One is the Election Commission which has become the ruling party’s handmaiden as the BJP pursues its single-minded objective of power at any cost. If the EC has been compliant in meeting the BJP’s agenda on poll dates, it has been zealous in going after opposition parties on the flimsiest pretext. In the case of AAP, it has been way out of line and has been pulled up by the court for disqualifying 20 of its Delhi legislators on the charge of holding offices of profit. The Delhi High Court, setting aside the disqualification, reminded the poll panel that its procedures were neither fair nor reasonable. The principle of natural justice had been violated.

But what happens when the judiciary itself appears to have taken sides? As India is roiled by the crisis in the Supreme Court over the functioning of the chief justice, its democracy is looking increasingly fragile. The refusal of the apex court to allow a petition seeking an independent inquiry into the death of a special judge hearing a case involving BJP chief Amit Shah has brought to a head the simmering problems in the judiciary, the last bastion to have fallen as the BJP tightens its power over all pillars of democratic governance.

Seven opposition parties led by Congress have begun an unprecedented move to impeach Chief Justice Dipak Mishra for misusing his authority to undermine the independence of the judiciary. Whichever way the move ends, the notice of impeachment will cast a long shadow over the republic.

If democracy is in danger, the primary reason would be Modi’s lack of tolerance for political opponents and his inability to accept competing parties as legitimate rivals. His party’s frequent call for a ‘Congress-mukht Bharat’, or an India free of the Congress, reflects the poor understanding he has of how democracies work.

Then there is the BJP’s discomfort with following the constitution in letter and much less in spirit. For a party spawned by the Hindu supremacist Rashtriya Swayamsevak Sangh which has been contemptuous of the constitution, the constitution is an albatross that must be shaken off, primarily because it embodies the Nehruvian values of secular liberalism. Many of the BJP leaders openly talk about changing it as does the RSS which is working on a new template to include what it calls the Hindu ethos. Yet, a large majority of Indians are sanguine in their belief that their democracy is in no danger because of the ultimate weapon: elections.

Elections are no panacea, warn two Harvard professors, Steven Levitsky and Daniel Ziblatt, who offer a checklist on how robust a democracy is.
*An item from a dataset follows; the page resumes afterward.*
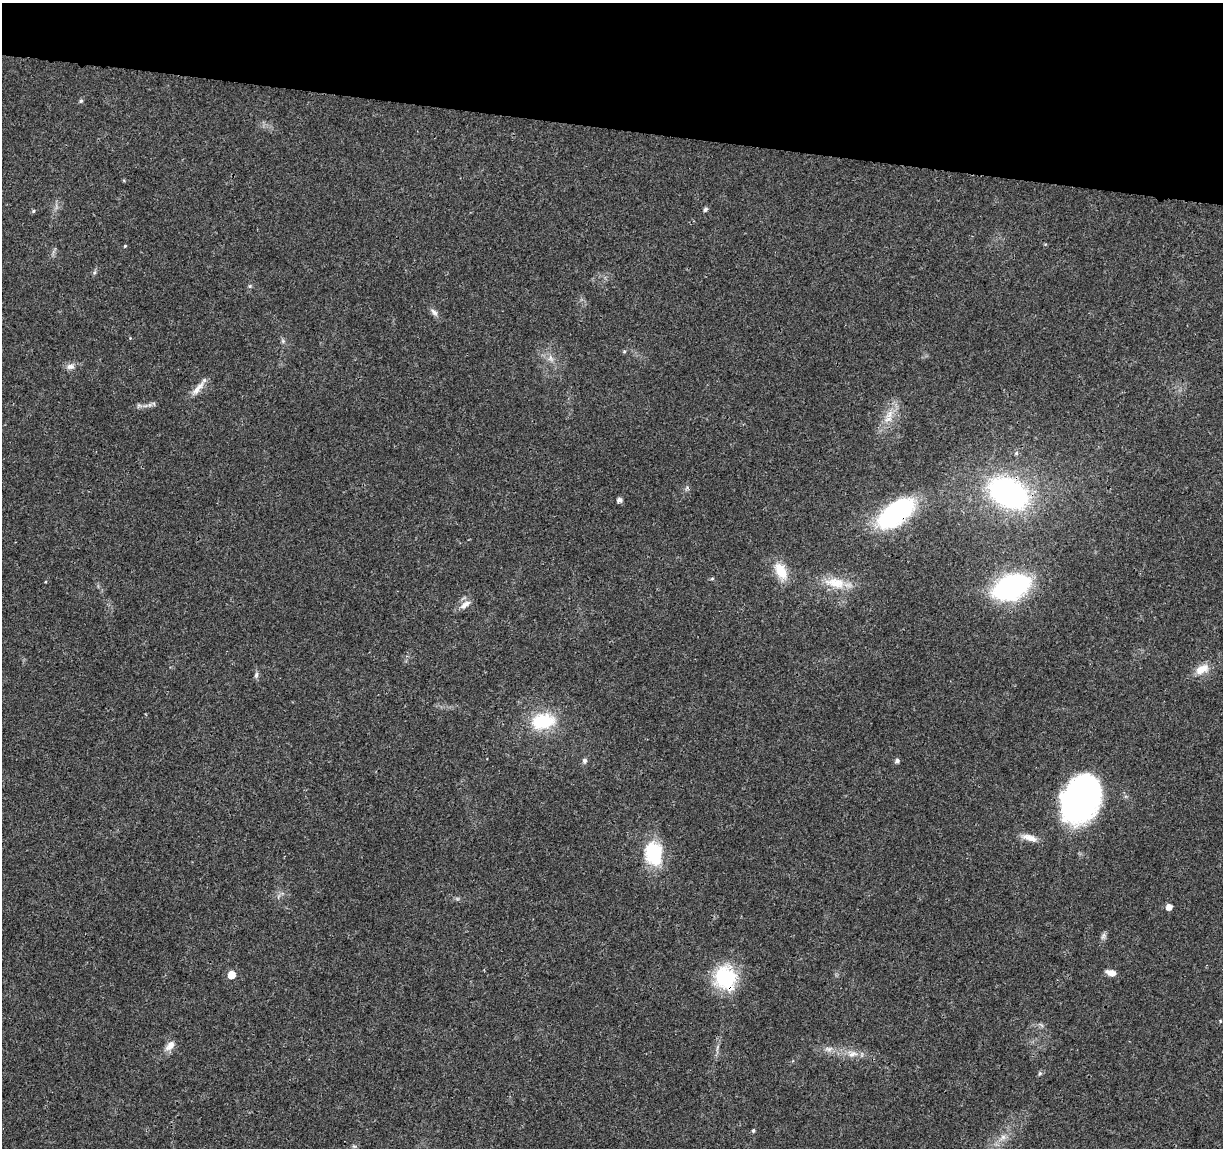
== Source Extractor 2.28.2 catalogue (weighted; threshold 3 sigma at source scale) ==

Autocrats are elected, and maintain a veneer of democracy while eviscerating its substance, they warn. Worse, institutions alone would not be enough to rein in elected autocrats. And while constitutions must be defended — both by political parties and citizens — it also needs to be safeguarded by democratic norms. “Without robust norms, constitutional checks and balances do not serve as the bulwarks of democracy we imagine them to be. Institutions become political weapons, wielded forcefully by those who control them against those who do not,” they caution in their recently published book How Democracies Die.

There is a particularly chilling passage which lists how autocrats subvert democracy: by packing and ‘weaponising’ the courts and other neutral agencies, by buying off the media and the private sector (or bullying them into silence) and rewriting the rules of politics to tilt the playing field against opponents. “The tragic paradox of the electoral route to authoritarianism is that democracy’s assassins use the very institutions of democracy — gradually, subtly, and even legally — to kill it.”

On all these counts India ticks the boxes.

The writer is a journalist based in New Delhi.